What happened on March 4th is clear, citizens were scheduled to speak on this proposed change to city municipal code were denied that right and instead of scheduling two separate meetings where citizens could express their view, they were granted one, the meeting where the final was to be taken, March 18, 2013.
The ordinance was approved this evening with what appeared to be little attention paid to citizen views.
While this proposed change does not reach the level of something like the CRC, citizen concerns should heard before such changes are made and along with being heard, taken into consideration before approval or denial by city council, regardless of the merits of the ordinance.
At the March 13, 2013 city council meeting, the disenfranchisement was brought up during the citizen forum and City Attorney Ted Gathe admitted council was in error in how they handled it, but no action was taken nor was a second hearing scheduled to comply with written procedure.
We cannot take this lightly as we have seen increasingly that government at all levels is moving away from the traditional role of “The government of the people, by the people and for the people” as well as what is stated in the very beginning of the Washington State Constitution where it says, “All political power is inherent in the people, and governments derive their just powers from the consent of the governed, and are established to protect and maintain individual rights.”
We are seeing more and more where the people are being dictated to with the expression from some we elect that once in office, they were elected to act on their personal views, not on the views of those they are elected to represent.
Such an attitude is seen in a comment left under a Columbian article (since removed apparently, but a copy was saved) concerning the ongoing controversy over the CRC and light rail by 49th Legislative District Representative, Democrat Jim Moeller where he expressed,
“It doesn’t really matter if Clark County is ready for or wants light-rail – it’s coming and it’s currently part of the proposal.”
That the votes of Clark County voted down the proposal of light rail by a 2 to 1 margin and have since been denied another vote, the proposal was brought back up before local government and commissions and approved.
We saw it when Mayor Tim Leavitt, after blatantly lying his way into office, tried to further limit citizen input on CRC & light rail saying city council has nothing to do with the decision, even though 3 members of the city council sat on the board that chose the ‘locally preferred alternative,’ light rail.
And now we see citizens being disenfranchised again by the city council and Mayor Leavitt as once again, citizens are denied the right of their voices heard and heeded in the adoption of an ordinance change.
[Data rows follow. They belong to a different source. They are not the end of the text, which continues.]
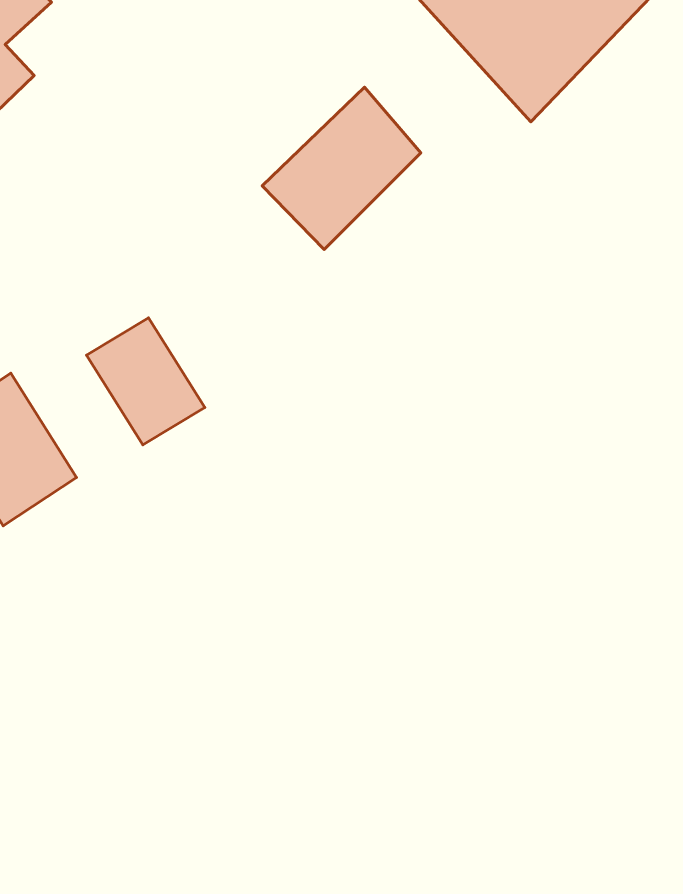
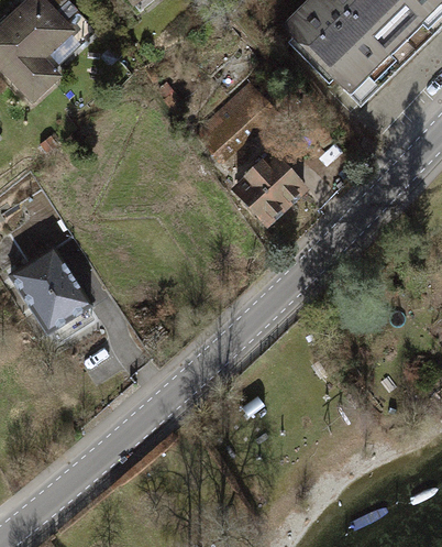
building: none -> [224,151,306,232]
building: [86,318,205,445] -> none

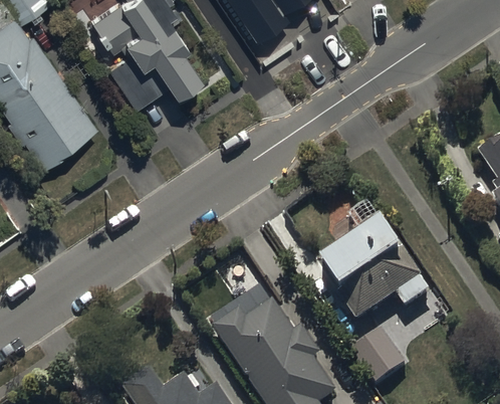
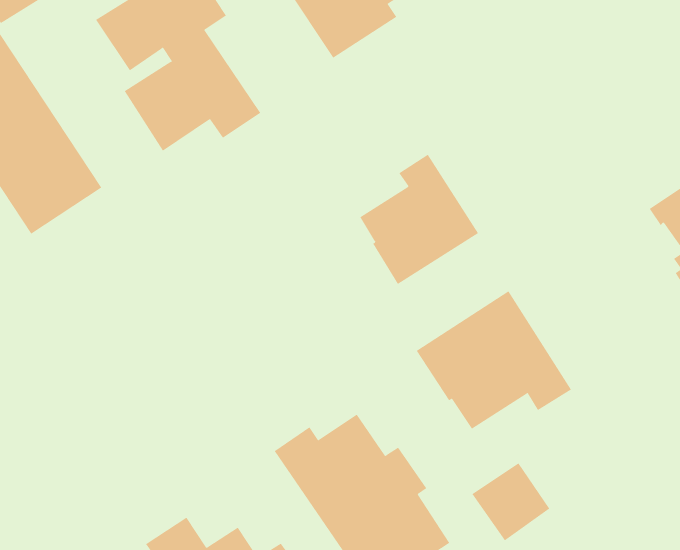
building: none -> [359,154,479,285]

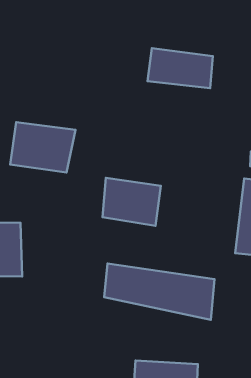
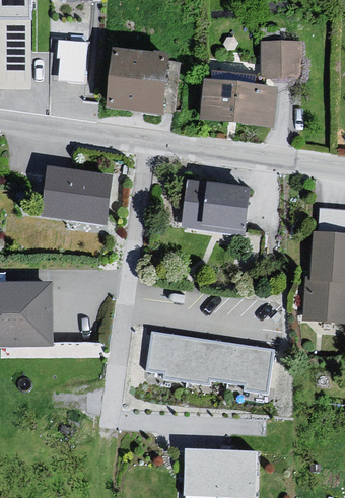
building: none -> [58,31,88,74]
building: none -> [260,43,298,79]
building: none -> [106,51,168,117]
building: [102,178,161,226] -> [181,179,249,234]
In the complaint lodged by Mrs. Crain she asks for “a sanction or corrective action of the Mayor to be taken on the part of the council with regards to the blocking of the citizens right to the three minutes that should have been afforded us to speak on this agenda item. I expect reprimands for the same be placed in the employment files of both the city attorney Ted Gathe and the city manager Eric Holmes.”
Whether or not proper action will be taken remains to be seen. Given that previous complaints lodged against this Mayor were cast aside, I won’t be a bit surprised to see ‘Teflon’ Tim Leavitt slide by again.